Data excerpts:

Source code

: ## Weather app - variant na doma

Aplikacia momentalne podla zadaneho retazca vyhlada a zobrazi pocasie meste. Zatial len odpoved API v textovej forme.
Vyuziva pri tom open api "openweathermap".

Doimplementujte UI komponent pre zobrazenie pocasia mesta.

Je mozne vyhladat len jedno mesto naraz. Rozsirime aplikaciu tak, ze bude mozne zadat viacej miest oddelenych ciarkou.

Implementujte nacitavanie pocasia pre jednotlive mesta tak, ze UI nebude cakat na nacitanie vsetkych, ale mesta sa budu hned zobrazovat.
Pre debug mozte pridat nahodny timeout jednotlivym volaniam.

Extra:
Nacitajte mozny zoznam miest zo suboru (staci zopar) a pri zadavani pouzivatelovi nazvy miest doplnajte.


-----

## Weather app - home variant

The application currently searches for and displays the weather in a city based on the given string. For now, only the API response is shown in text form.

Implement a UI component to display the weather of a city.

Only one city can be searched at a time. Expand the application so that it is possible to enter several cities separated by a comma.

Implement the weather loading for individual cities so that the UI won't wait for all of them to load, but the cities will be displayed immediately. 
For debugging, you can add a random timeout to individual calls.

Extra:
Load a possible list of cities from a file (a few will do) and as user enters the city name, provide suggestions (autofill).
---
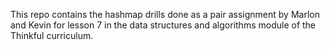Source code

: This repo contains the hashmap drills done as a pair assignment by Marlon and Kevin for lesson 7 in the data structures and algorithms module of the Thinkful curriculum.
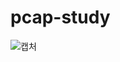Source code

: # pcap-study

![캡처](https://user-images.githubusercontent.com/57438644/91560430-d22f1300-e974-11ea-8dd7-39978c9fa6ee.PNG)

*Exercise description:* Report each line in the data excerpts that includes the word "possible".

*Answer area:*
Only one city can be searched at a time. Expand the application so that it is possible to enter several cities separated by a comma.
Load a possible list of cities from a file (a few will do) and as user enters the city name, provide suggestions (autofill).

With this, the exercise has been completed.